あの平和な日本でも18歳という乙女の盛りに死んでしまったのだから、魔物も居るようなこの世界では考え方を改めねばならない。
家の庭も大概広いから、ゴムの木は無くても何か良さそうなものが発見できるかも知れない。
前世での父さんは元米国軍人で、母さんより随分年上だった。
長男の獅子兄が生まれたのを切っ掛けに退役し、道場の館長である母さんの扶養者となったらしい。
ほぼ家政夫さんと言っても良いかと。
学校の提出書類の家族欄に書かれた父さんの職業は、ブッシュ何とかというサバイバルのインストラクターだったが、いつも家に居た様な気がするのは何でだろう?
金髪の大男が70年以上続く剣道場の婿さんっていうのも、今から思うと外聞が良くないのかも知れないが、じーちゃんには気に入られていたし、親戚やご近所さんとの仲も良好だったと思う。
自治会の役員が回って来たら父さんがやっていたし、町内の清掃にも必ずと言ってよいほど参加していた。
じーちゃんに連れられて老人クラブのカラオケ大会に参加した時は「きよしのズンドコ節」を熱唱して、おばあちゃん達に大ウケだったとか。
近所で火事があった時には、消防車が到着するよりも早く、家屋に残されたペット達を救出して感謝されていたり、雪が積もった時の雪かきの速さと美しさに喝采を浴びていたり・・・。
かなり人気者だったよな?
話は逸れたが、暇があれば鷹虎を連れて山に入り、様々なサバイバル術を教えてくれた。
小学生に上がる前から連れ回されていたと思う。熊に遭遇したり川で溺れたり。
蜂に刺されて鼻がピエロになったのは黒歴史だ。
成長する程に出来ることが増え、父さんと山登りしたりするのが楽しくなった。実際、野営は面白くて何日も家に帰らなかったら、父さんと二人、母さんにしこたま怒られたこともあった。
この庭の散策ぐらいは、山でサバイバルするより安全だろう。何か良いものあるかな〜♪
庭の散策を始めて10日くらい経った。
本当に広いわ、この庭!
もう森って言っても良いのでは?
ちびっ子だから余計に散策も大変なのだろうけどなかなか楽しいものだ。
やっとゴムの木の仲間じゃないかと思う木を見つけたので、樹液を採取してみることにした。
ナイフは持たせてもらえないので、ヨアブ爺さんに説明して樹皮に深めの筋を入れてもらい、何とかカップ半分くらいの白い樹液を手に入れた。
もしこれがラテックスだったとしても、洗浄する術もないし硫黄もないので、とりあえず凝固したものがそのまま使えるかどうかってところだな。
あと、縄跳びに出来そうなしなやかな蔓を見つけた!柔らかいのに丈夫そうで、これは他にも使える良き蔓である。
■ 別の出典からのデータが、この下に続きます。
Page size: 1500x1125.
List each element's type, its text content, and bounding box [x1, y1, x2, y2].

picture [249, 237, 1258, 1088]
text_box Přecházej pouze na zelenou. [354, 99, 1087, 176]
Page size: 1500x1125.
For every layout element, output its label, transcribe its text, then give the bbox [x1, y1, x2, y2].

ヨアブ爺さんが持ってる縄は太すぎるから使えないし、家の人達に「縄ください」なんて言えないからね。
何に使うのか詰め寄られるのが目に見える・・・。
この蔓に回せる持ち手を付けたくて、竹の様な中が空洞になっている木が無いかな〜と探したけど見付けられなかった・・・。
仕方ないので、ヨアブ爺さんに作ってもらった。爺さん本当に助かります!
私の小さな手にしっくりくる素敵な持ち手が出来上がり、感動のあまり爺さんに飛びついてお礼を言ったら、むちゃくちゃ恐縮された。
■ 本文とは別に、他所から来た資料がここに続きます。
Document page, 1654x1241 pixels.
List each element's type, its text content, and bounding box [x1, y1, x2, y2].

持ち手に蔓を入れる部分がスムーズに回るように工夫して作ったマイ縄跳びは会心の出来だった。
結構時間かかったな。
半分以上はヨアブ作品だが。
そして、走り込みの他に縄跳びという体力作りメニューが増えた。もう少し体力がついたら、シャドーボクシングも加えようと思う。
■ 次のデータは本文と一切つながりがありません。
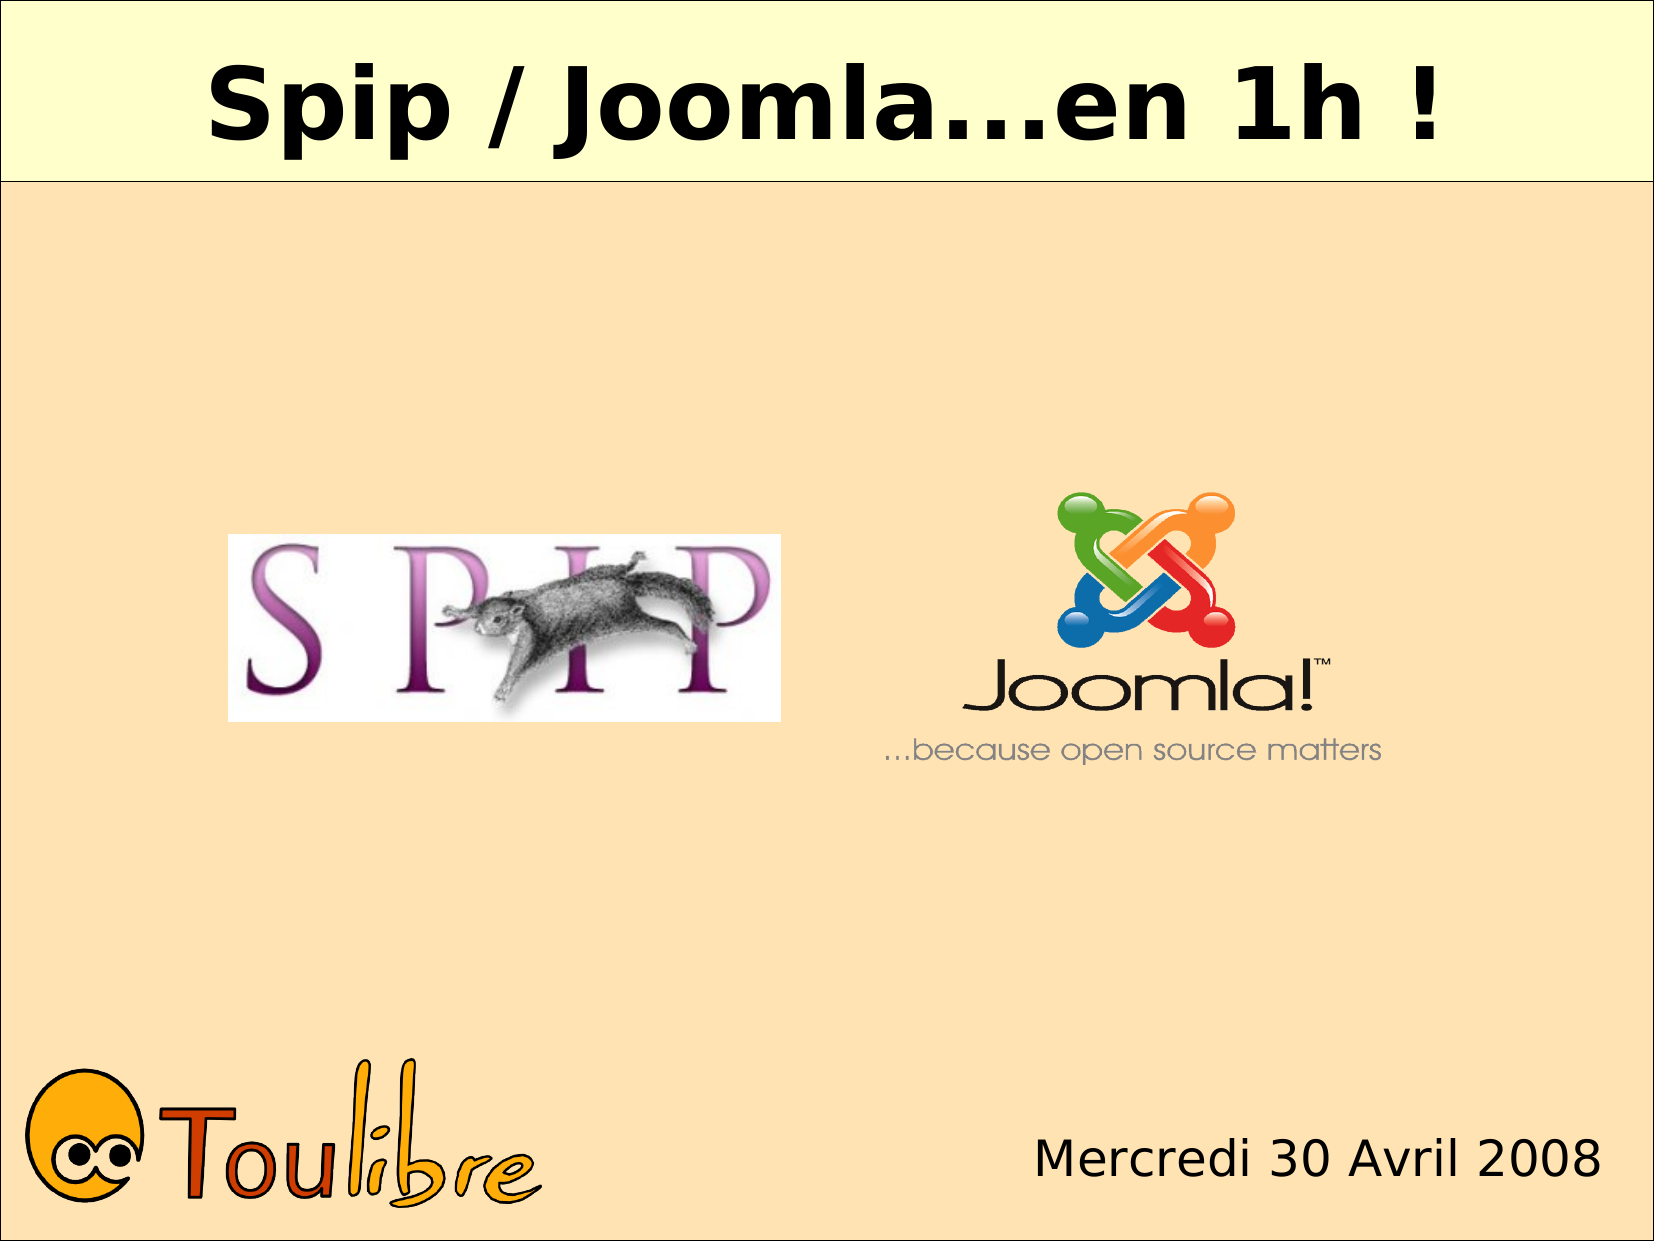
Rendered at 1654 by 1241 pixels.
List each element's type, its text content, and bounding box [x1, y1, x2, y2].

もちろん、ストレッチは欠かさない。怪我をしたくないからな。
最近、庭遊びと言って出て来ている時間がかなり長くなったと思うのだが、誰にも注意されないのはなんでだろう?
敷地内にいる事は分かっているからいいのかな?
まだ続けている庭の散策で、敷地内に大きな欅が何本も生えているを知ったので、ちょっとくらい使ってもいいかな〜と、ヨアブ爺さんに頼んでみた。
鉄棒に似せたものを作って欲しかったのだが、それはお父様に了承を得ないとダメらしい・・・。
よし!
お父様に強請って来よう!
「お父様・・・お願いがあります」
ちょっと恥ずかしそうにしてお願いしてみせれば、何を頼まれたのか確認もなしに速攻許してくれた。
お父様、娘に甘すぎるんじゃないですか?
とりあえず、お父様にはお庭で遊べる遊具が欲しいとだけ伝え、後は執事のセバスチャンが手配してくれるとの事で、どのような遊具がいいのか時間をかけてたどたどしく説明した。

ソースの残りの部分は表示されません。